Questions:
• a. List every character the novel summary below names.
• b. Using the novel summary below, decide whether each statement agrees with it, and quote the words that decide each one: (i) Jojo's father, Michael, is in jail. (ii) Mam has recovered from her cancer. (iii) Pop tells Jojo the complete story of his time at Parchman Farm, ending included.

Exercise passage:
================

This haunting novel is told through the eyes of a thirteen-year-old African-American child, Jojo and his mother Leonie. Jojo is a lot like his grandfather, Pop, who has basically raised him with his grandmother, Mam, who has been sick for a while now with cancer and is dying. Pop tells him the story in bits and pieces without the ending of his incarceration at the infamous Parchman Farm prison where prisoners work the land mercilessly and are whipped for any small infraction. Where there are prisoners who are set up as watchmen to overlook their work and make sure they don't try to escape and prisoners who train the hounds in case someone does try to escape they can be tracked down. While there he meets a thirteen-year-old kid named Ritchie who is too young to be able to handle the place and he tries his best to help him survive it.
Jojo, himself is just trying to survive a life where his mother pops in and out of it at random intervals, is sometimes out of it when she is there, and is sometimes violent with him, and his father, Michael, a white man, is in jail. He has taken to calling his mother Leonie because she has stopped being a mother to him. Jojo takes care of and protects his little sister Kayla who is a toddler and who adores him.

================

Dataset excerpt:
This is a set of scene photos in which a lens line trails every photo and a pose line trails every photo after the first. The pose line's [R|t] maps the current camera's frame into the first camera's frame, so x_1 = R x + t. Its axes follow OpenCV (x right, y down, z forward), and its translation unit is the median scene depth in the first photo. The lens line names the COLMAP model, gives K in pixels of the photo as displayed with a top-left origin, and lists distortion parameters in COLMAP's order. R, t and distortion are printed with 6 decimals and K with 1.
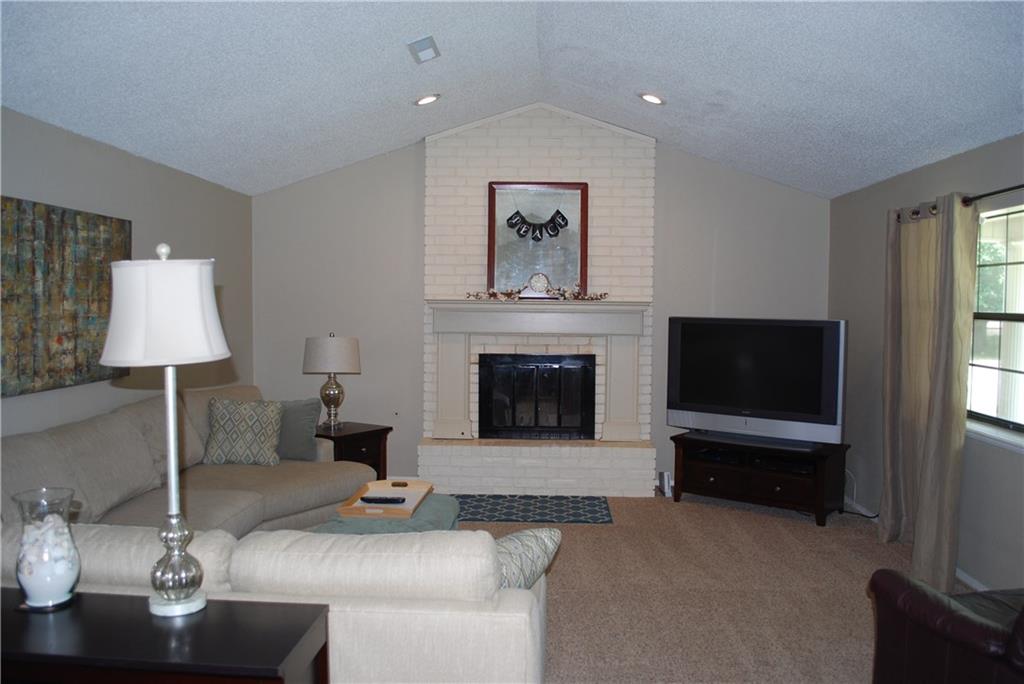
lens RADIAL K [[787.9, 0, 512.0], [0, 787.9, 342.0], [0, 0, 1]] dist [-0.086099, 0.003016]
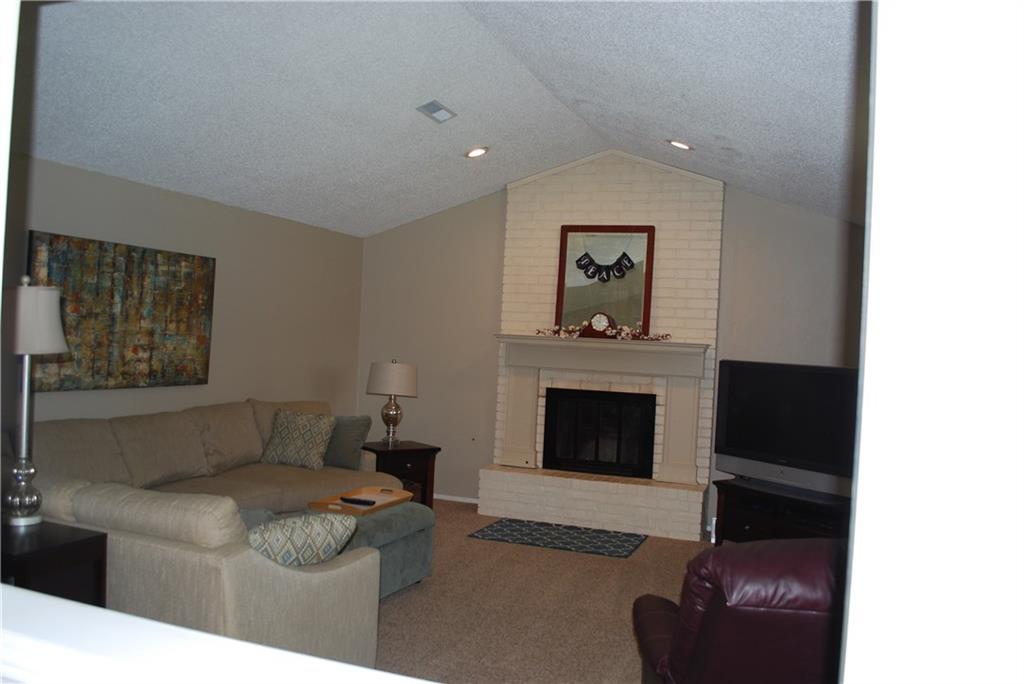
lens RADIAL K [[806.0, 0, 512.0], [0, 806.0, 342.0], [0, 0, 1]] dist [-0.079414, -0.000183]
pose [[0.951545, 0.038574, -0.305080, 0.293364], [-0.054735, 0.997504, -0.044597, 0.005723], [0.302599, 0.059135, 0.951282, -0.050478]]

================

Answer set:
• a. Jojo, Leonie, Pop, Mam, Ritchie, Michael, Kayla

• b.
(i) Yes: "his father, Michael, a white man, is in jail"
(ii) No: "has been sick for a while now with cancer and is dying"
(iii) No: "Pop tells him the story in bits and pieces without the ending"